It is often said that good analytical decision-making has got very little to do with maths but a recent article in Towards Data Science pointed out that in the midst of the hype around data-driven decision making — the basics were somehow getting lost. The boom in data science requires an increase in executive statistics and maths skill.

While it is true that there is no better time to be in analytics than right now, business analysts should fulfil the basic requirements. Some of the fundamental concepts expected from a business analyst are correlation, causation and how to statistically test hypothesis. So, how well do business analysts know maths? Given that the primary language for business analysts is numbers, more attention should be paid to maths — the building block for their career. In terms of maths proficiency, business analysts are expected to have basic prerequisites in understanding how to manipulate basic algebraic expressions and the ability to solve equations. This also requires getting an understanding of how to graph different types of functions.

Tech entrepreneur Scott Brinker says that analytics teams are mushrooming everywhere across enterprises — from marketing analytics, HR analytics, predictive analytics to web analytics — and collectively they combine to form enterprise analytics. The rise of data and analytics skills has changed the way businesses function and every data savvy user is being equipped with self-service tools. However, their efficiency in getting into the depth of the model or understanding the logic behind the numbers thrown up is still questionable.

Of late, there has been a spate in the articles about how one can break into the field without the knowledge of heavy maths. This may be partially true, but for a strong foundation, persons without a maths background should identify areas that require beefing up such as linear algebra, calculus, probability, statistics, discrete mathematics, regression and optimisation, among others.

Keith McNulty, a well-known psychometrician and global director of People Analytics and Measurement at McKinsey, says that there are a few must-have basic concepts every analyst should know.
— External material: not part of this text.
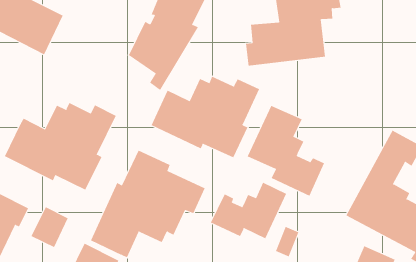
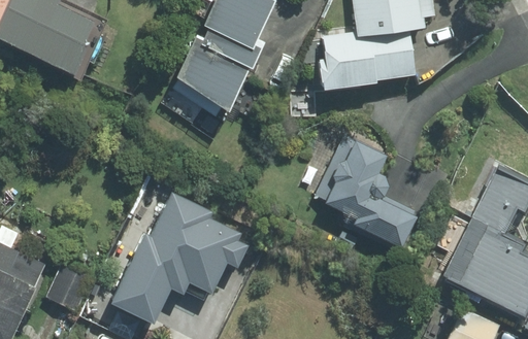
building: [151,76,260,158] -> none
building: [4,102,117,190] -> none
building: [210,182,287,239] -> none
For example, what does correlation mean and how to measure correlation coefficients for different types of data:

- What does causation mean, how it is different from correlation, and how to prove causation
- How to statistically test a hypothesis and the statistical conditions underlying hypothesis testing

According to a recent report, there is an acute shortage of persons with a science, technology, engineering and maths (STEM) background in India. The talent gap has risen from 6 percent in 2014 to 12 percent in 2018. As the demand for STEM occupations grows outside the traditional industries like IT and financial services to healthcare, marketing and other domains, there is an acute mismatch in talent.

According to Indeed’s survey findings, India produces the highest number of graduates with 78 million fresh graduates in 2016 alone, out of which 2.6 million took STEM courses. Despite the numbers, India faces a talent mismatch as the curriculum is not aligned with industry needs. Reports also suggest that job seekers, mostly fresh graduates, show a higher inclination for STEM jobs. In addition to this, findings from a recent Harvard study indicates that maths would be the most in-demand skill for the future workforce, which means that job roles will heavily weigh towards positions that require maths and logic proficiency.

Karl Kempf, chief mathematician at Intel and an Intel Fellow had once famously remarked, “If you want to be good about analytical decision-making, it’s not about the maths.” However, the famous mathematician, better known for money-saving attributes, believes that improving predictive models is of no use since forecasting is the “hardest problem in maths”.

Neither young candidates, nor working professionals can excel in analytics without having the required background in calculus and statistics. Hiring experts cite that a lack of coding experience can be bridged with training programs, but maths and logic are required to go behind the numbers. Hence, business analysts are expected to level up on key prerequisites such as probability, permutations and combinations, statistics — all of which are required to understand basic distribution, hypothesis testing, regressions, among others.